++++ Working data
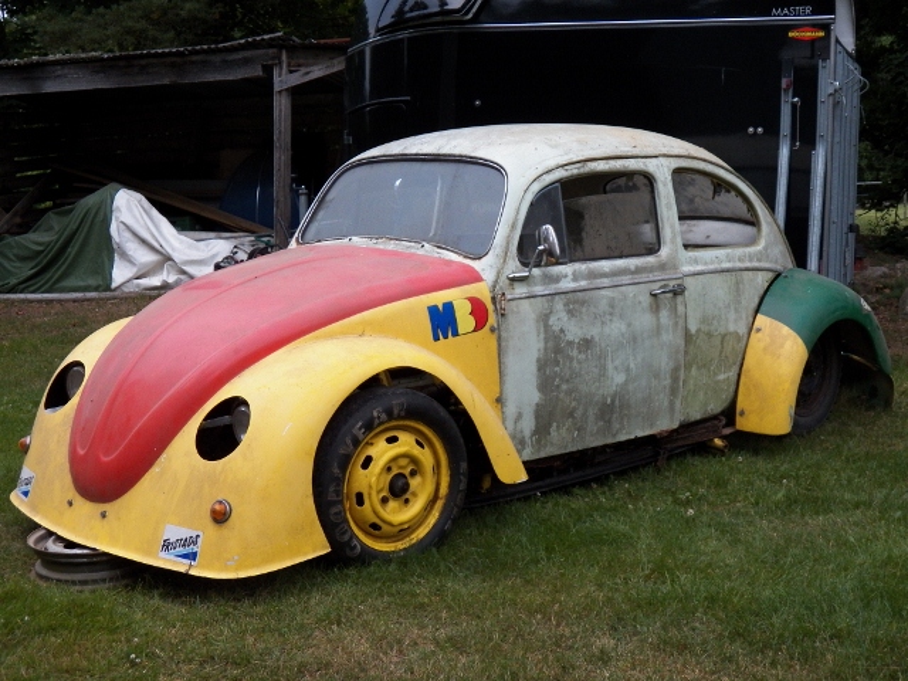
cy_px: 340
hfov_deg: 38.2
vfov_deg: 29.1
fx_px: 1312
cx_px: 454
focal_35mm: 50
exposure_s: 1/500
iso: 200
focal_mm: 8.9
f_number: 3.2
++++++++
**Try it**
Exclude the images and reproduce the remaining data exactly.

**Response below**
cy_px: 340
hfov_deg: 38.2
vfov_deg: 29.1
fx_px: 1312
cx_px: 454
focal_35mm: 50
exposure_s: 1/500
iso: 200
focal_mm: 8.9
f_number: 3.2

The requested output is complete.